BULAWAYO – Former vice president Kembo Mohadi, who resigned in disgrace over a humiliating and damaging sex scandal on Monday, will retain his position as Zanu PF’s second secretary, the party has said.

Mohadi put on a brave front and mingled with colleagues at the ruling party’s politburo meeting in Harare on Wednesday, days after his shock departure over salacious phone conversations leaked to ZimLive in which he was heard arranging sex with a slew of women, some of them married.

Zanu PF spokesman Simon Khaya Moyo told journalists that the politburo had “received” and “accepted” the sex-crazed former vice president’s “unexpected” resignation, but added that his party deployment would not be affected.

“The resignation by the former vice president from government will not affect Cde Mohadi’s position in the party. He will remain the second secretary and vice president of the party,” Moyo said.

It remains unclear how this would hold if a second State vice president – who would naturally take up Mohadi’s position in Zanu PF – is appointed.

President Emmerson Mnangagwa thanked and praised Mohadi for his service, telling the politburo that he had not expected him to step down despite the damaging leaks.

“We convene today following the resignation of Col (Rtd) Cde KCD Mohadi from the post of vice president of the Republic of Zimbabwe. His resignation from the governance architecture of the Republic was unexpected,” Mnangagwa said.

“On behalf of the government, the party Zanu PF and indeed on my own behalf, I would like to thank the former vice president for his service to our country.

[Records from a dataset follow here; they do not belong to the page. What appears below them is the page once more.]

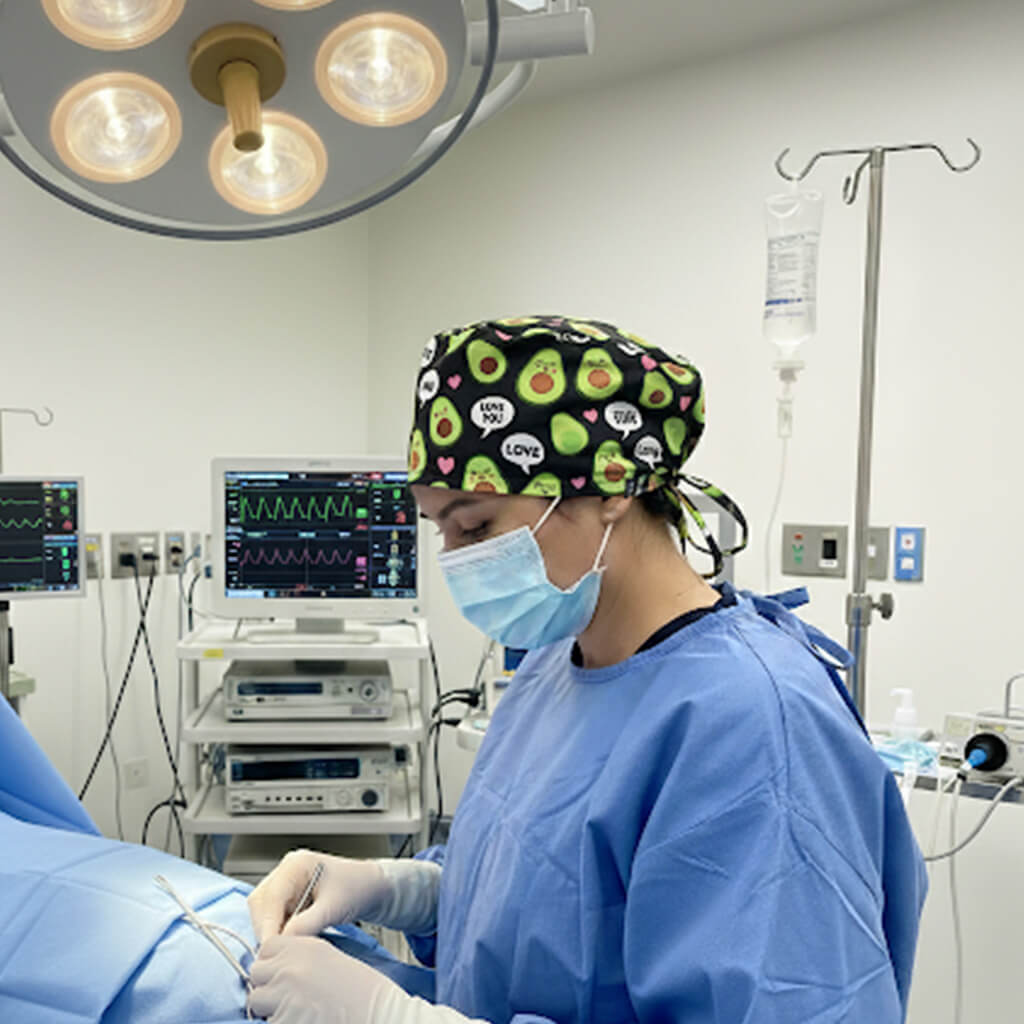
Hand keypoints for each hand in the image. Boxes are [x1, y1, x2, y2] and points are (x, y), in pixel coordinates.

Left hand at [247, 936, 412, 1023]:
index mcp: (306, 946)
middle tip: (285, 999)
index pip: (267, 947)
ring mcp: (284, 995)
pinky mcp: (283, 1021)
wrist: (379, 1015)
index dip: (272, 963)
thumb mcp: (332, 961)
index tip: (279, 974)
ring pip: (256, 1001)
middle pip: (256, 973)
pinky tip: (303, 1022)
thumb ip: (302, 959)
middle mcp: (291, 966)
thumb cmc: (364, 993)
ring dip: (270, 1009)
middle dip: (266, 986)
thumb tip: (276, 969)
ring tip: (296, 1013)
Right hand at [248, 851, 390, 943]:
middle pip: (262, 903)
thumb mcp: (333, 908)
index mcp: (296, 864)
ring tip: (288, 945)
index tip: (269, 947)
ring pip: (265, 912)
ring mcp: (287, 884)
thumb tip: (282, 941)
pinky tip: (293, 939)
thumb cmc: (357, 888)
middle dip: (268, 928)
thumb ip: (307, 924)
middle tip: (276, 951)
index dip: (268, 924)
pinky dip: (280, 930)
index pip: (271, 896)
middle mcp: (287, 871)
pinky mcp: (290, 898)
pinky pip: (275, 917)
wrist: (371, 888)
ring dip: (272, 930)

I commend him for the role he played under the second republic in advancing our government’s national development agenda as enunciated in Vision 2030 and National Development Strategy 1.”

Announcing his resignation, Mohadi, who assumed the vice presidency following the 2017 coup that toppled the late Robert Mugabe, maintained his innocence saying his phone had been hacked and his voice cloned by enemies propagating “falsehoods and character assassination” in “digital ecosystems.”